Although we built a lot of web-based applications even 20 years ago, it should also be mentioned that, for most businesses, it was a “thick client” world. Many business applications were built as WinForms applications, because cross-platform deployment wasn't a big consideration for business applications. After all, why worry about users on a Mac when nobody in business used Macs? Therefore, WinForms applications, and later, WPF applications, were a very important market segment. (This isn't talked about very much anymore, but people are often surprised when I tell them how many companies are still building Rich Windows Client Apps even today.)

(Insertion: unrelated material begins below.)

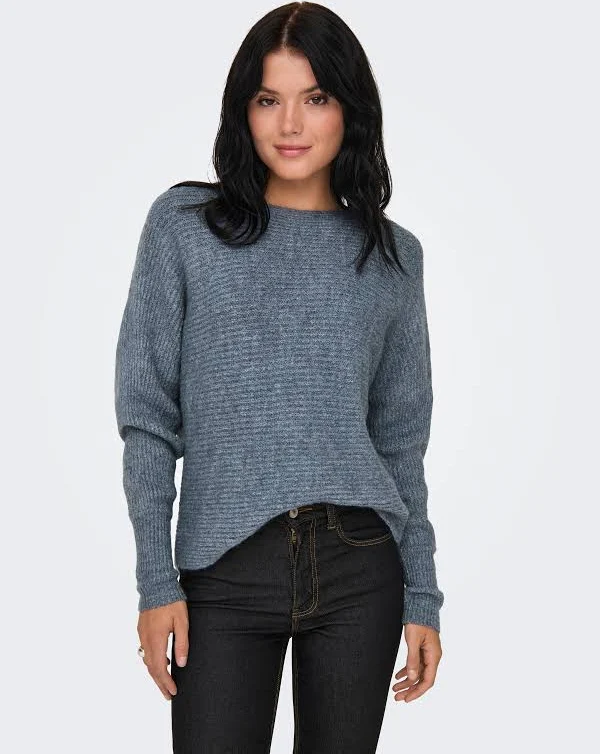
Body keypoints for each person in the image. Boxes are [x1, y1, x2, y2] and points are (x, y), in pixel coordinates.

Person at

Apple was also not a real player in mobile computing yet. Yes, Apple had the Newton years earlier, but that was ahead of its time and was soon discontinued. Palm Pilots were also a thing of the past. But RIM's (Research-In-Motion) BlackBerry was all the rage for mobile enthusiasts (Figure 2). It may have later gotten Hilary Clinton into trouble as her email device of choice, but it was the state-of-the-art mobile business solution for quite some time. It seems quaint today, but it was considered unthinkable that a device without a physical keyboard could be feasible in business scenarios. This was an idea that Microsoft CEO Steve Balmer held onto way too long, in the process killing Microsoft's phone business. Today, most people don't even remember that Microsoft had a strong position in that market segment, with Windows Mobile and Windows CE.

Figure 2: The BlackBerry 6000, released in 2003
Figure 2: The BlackBerry 6000, released in 2003

The Fun Stuff

The early 2000s were also a fun time. After all, Microsoft released the first Xbox (Figure 3). What a machine that was! And the games it had! It may not have immediately been a strong competitor for the already established PlayStation system, but it sure put out some classics. Halo, Combat Evolved (Figure 4) was groundbreaking. It finally made first-person shooters truly work on consoles and brought such experiences into living rooms. But there were also others. For me, The Elder Scrolls III: Morrowind and Star Wars: Knights of the Old Republic stand out as particular time sinks.

Figure 3: The first Xbox was released for the Christmas 2001 season.
Figure 3: The first Xbox was released for the Christmas 2001 season.
Figure 4: Halo: Combat Evolved
Figure 4: Halo: Combat Evolved

It's hard to believe that many of today's (and yesterday's) biggest brands in computer gaming date back to this era, whether you do your gaming on the Xbox, PC, PlayStation, or elsewhere. I very fondly remember classics such as Grand Theft Auto III, Max Payne, Warcraft III, Deus Ex, Half-Life 2, The Sims, God of War, and Metal Gear Solid II, to name just a few. Would you have guessed that World of Warcraft is now 20 years old? It seems that many of the games from back then are still on my “to be played one of these days soon” list, and not because they are classics, but just because I haven't quite gotten to them yet.

Although gaming went through a great period, I wasn't as excited about music back then. Chart toppers from 2003 and 2004 really don't resonate with me as true classics. I guess 50 Cent would disagree and rate In Da Club as one of the all-time great songs, but I'm not rushing out to buy a remix. The whole music industry took a blow from the Napster era and the Apple iPod, released in 2001, hadn't reinvigorated things yet. Or maybe I just wasn't that into that kind of music.

I did enjoy going to the movies back then though. There were some great ones. Lord of the Rings is at the top of my favorites from 2001 to 2003. Ah… they just don't make them like that anymore. Or actually, they do: This was also the start of the superhero movies, an era in which we are still stuck, it seems. Additionally, Pirates of the Caribbean resonated with people. The Passion of the Christ was released back then, and so was Finding Nemo. Star Wars Episodes I through III also fall into this time period. Yeah. I know. We shall not talk about that.